* Action item:
Return every line of the entries below that contains the word "mujeres", treating uppercase and lowercase as different.

* Raw data:
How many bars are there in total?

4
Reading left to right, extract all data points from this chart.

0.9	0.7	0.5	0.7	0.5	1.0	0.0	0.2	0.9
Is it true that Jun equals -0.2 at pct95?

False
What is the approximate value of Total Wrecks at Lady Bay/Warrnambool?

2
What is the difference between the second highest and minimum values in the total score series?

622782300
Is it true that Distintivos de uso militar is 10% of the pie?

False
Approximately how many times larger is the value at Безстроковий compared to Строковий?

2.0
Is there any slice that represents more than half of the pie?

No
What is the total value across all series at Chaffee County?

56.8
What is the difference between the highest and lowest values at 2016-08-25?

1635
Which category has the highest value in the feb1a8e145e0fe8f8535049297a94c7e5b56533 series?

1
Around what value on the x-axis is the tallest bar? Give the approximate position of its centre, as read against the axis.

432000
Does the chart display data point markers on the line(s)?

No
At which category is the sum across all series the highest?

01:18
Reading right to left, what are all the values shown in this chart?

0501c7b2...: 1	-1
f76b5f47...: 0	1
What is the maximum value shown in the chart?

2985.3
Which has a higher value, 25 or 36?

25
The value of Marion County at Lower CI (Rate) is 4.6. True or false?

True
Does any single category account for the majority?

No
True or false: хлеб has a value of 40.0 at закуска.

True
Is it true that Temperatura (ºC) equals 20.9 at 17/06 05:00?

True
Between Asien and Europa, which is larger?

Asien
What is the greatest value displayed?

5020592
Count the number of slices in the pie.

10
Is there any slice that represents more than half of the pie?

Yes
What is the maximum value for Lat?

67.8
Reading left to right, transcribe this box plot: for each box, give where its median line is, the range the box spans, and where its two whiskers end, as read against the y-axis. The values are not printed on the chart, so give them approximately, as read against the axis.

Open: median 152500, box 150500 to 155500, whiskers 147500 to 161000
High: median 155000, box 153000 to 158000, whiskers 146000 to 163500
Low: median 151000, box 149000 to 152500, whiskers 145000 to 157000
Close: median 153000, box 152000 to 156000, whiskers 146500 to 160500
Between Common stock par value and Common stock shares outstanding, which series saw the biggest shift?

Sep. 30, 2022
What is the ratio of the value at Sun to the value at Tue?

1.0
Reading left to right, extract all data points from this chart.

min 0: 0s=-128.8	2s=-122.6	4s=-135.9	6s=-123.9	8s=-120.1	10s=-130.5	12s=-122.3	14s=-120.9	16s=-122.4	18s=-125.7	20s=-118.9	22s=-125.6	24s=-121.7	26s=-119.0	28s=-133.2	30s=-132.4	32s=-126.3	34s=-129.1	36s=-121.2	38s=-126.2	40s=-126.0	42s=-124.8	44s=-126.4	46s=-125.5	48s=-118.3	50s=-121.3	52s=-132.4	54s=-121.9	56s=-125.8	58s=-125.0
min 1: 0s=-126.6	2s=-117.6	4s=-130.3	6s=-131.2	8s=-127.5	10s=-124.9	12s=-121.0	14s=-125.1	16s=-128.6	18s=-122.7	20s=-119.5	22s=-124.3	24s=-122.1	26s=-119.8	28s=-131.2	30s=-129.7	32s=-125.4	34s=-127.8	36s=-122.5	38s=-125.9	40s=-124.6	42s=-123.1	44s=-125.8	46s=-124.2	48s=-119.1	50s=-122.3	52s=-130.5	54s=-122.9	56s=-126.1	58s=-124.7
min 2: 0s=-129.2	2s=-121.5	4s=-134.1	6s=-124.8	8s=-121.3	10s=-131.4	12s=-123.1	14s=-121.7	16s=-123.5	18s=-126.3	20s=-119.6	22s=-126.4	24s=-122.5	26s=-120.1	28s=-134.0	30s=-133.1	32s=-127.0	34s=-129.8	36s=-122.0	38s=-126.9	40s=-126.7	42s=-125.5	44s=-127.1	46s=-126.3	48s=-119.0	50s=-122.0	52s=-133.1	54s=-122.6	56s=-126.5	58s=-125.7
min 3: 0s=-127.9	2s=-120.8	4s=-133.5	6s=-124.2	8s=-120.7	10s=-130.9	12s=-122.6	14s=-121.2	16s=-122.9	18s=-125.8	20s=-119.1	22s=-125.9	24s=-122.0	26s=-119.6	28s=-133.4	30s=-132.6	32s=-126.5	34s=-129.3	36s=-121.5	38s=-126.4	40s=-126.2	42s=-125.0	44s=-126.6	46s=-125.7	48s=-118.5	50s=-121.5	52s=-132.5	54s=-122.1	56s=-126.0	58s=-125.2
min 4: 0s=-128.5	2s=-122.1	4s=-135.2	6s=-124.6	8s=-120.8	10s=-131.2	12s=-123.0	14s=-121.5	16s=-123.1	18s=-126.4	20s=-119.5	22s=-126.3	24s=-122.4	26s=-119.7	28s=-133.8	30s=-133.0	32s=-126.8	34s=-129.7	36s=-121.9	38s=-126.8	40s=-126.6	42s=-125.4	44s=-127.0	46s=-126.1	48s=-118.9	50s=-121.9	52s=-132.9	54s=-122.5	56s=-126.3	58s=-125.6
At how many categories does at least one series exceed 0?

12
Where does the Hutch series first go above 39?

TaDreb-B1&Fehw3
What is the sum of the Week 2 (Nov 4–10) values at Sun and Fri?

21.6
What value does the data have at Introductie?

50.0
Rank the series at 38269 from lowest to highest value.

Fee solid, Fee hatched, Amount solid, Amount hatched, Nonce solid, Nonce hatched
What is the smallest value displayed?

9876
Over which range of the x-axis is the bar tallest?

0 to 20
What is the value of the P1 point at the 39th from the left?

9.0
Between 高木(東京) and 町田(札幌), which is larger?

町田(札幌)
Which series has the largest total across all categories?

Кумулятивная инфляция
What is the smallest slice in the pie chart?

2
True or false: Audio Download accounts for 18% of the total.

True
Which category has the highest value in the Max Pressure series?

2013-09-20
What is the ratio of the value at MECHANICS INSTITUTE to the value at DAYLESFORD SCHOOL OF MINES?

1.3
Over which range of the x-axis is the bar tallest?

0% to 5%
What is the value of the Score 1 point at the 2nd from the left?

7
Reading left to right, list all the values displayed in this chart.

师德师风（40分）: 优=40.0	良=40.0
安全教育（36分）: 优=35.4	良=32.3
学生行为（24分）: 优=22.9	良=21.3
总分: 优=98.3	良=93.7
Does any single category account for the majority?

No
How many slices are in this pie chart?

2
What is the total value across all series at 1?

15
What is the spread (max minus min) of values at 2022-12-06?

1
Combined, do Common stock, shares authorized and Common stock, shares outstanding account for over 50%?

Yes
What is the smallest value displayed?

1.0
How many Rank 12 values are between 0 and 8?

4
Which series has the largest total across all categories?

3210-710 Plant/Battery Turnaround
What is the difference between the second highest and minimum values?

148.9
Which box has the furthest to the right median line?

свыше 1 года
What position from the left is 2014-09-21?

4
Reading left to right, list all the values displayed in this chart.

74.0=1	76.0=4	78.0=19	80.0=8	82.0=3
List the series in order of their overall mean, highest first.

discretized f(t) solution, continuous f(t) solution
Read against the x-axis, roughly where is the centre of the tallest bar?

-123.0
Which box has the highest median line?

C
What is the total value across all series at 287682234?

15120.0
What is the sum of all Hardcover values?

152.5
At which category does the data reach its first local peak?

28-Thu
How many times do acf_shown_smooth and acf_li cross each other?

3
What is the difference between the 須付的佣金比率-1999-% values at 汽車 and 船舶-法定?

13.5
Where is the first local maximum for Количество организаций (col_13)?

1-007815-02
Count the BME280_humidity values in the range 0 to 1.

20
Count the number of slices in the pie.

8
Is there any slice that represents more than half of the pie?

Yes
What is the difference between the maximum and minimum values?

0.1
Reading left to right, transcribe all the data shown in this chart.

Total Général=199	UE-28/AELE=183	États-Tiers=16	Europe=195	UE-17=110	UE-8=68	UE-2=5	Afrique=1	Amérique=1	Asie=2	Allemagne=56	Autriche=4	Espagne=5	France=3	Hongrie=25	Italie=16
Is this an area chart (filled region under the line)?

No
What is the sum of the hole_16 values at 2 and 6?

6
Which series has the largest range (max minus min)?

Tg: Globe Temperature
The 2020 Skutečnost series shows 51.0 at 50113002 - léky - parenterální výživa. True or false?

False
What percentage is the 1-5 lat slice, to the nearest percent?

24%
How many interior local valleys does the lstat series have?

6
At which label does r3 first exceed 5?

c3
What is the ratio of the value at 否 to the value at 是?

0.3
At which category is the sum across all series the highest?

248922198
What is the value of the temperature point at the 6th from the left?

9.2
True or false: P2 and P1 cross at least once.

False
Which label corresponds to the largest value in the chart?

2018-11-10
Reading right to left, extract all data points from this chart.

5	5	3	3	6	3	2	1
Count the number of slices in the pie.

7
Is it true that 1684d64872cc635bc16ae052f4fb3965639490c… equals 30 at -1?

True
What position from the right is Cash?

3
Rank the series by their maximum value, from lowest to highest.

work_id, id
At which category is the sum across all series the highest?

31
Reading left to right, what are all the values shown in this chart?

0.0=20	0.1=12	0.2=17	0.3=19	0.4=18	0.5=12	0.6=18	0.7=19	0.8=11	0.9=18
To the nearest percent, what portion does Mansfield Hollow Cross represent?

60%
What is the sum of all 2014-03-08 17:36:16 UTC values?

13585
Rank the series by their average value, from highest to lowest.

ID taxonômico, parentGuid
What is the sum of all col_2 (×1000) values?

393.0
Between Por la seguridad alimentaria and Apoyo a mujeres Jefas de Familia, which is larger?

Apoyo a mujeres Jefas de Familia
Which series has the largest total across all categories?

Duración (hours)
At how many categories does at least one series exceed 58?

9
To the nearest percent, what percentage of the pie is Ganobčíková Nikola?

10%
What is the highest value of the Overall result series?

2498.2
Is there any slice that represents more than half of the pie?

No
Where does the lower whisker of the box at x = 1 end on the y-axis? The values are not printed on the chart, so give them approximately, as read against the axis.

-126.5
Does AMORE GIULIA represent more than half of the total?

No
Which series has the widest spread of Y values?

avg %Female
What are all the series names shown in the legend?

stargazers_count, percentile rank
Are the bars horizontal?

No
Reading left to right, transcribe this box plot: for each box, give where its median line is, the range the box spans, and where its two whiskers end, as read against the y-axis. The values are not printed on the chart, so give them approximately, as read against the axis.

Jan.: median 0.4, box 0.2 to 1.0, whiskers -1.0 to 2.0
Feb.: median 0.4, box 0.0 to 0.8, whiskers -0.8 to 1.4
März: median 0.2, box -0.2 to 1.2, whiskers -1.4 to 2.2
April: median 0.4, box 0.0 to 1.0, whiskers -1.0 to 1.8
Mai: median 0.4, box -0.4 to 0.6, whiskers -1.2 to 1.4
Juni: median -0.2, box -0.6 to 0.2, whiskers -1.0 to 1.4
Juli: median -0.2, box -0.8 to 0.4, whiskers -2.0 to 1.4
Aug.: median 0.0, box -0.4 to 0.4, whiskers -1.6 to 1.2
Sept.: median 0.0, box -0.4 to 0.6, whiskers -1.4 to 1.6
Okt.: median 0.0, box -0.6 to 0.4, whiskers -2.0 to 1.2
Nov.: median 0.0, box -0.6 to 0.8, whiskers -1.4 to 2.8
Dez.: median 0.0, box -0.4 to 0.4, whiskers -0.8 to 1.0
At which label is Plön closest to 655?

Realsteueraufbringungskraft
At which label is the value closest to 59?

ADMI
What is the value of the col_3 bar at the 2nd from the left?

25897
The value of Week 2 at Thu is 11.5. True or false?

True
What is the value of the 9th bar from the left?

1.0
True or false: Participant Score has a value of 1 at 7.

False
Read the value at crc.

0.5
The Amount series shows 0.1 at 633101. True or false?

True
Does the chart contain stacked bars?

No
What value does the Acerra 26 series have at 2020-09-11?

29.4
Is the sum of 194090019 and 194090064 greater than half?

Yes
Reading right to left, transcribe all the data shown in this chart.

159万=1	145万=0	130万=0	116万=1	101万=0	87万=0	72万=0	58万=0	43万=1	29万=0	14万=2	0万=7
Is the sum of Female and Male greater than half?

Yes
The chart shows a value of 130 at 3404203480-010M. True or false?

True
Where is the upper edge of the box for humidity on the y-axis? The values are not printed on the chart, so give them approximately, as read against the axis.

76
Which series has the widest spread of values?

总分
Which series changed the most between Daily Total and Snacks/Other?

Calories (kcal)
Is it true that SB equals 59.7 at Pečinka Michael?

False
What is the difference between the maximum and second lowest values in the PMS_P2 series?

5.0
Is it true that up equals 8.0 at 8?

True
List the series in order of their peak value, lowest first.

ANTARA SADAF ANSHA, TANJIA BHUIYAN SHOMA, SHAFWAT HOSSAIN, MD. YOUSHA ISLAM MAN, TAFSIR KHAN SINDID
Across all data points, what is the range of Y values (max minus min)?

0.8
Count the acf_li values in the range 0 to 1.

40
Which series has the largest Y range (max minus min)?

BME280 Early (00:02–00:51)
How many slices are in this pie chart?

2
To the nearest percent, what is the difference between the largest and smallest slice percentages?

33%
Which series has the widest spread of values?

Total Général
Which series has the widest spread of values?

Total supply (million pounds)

* Response box:
Between Por la seguridad alimentaria and Apoyo a mujeres Jefas de Familia, which is larger?
Apoyo a mujeres Jefas de Familia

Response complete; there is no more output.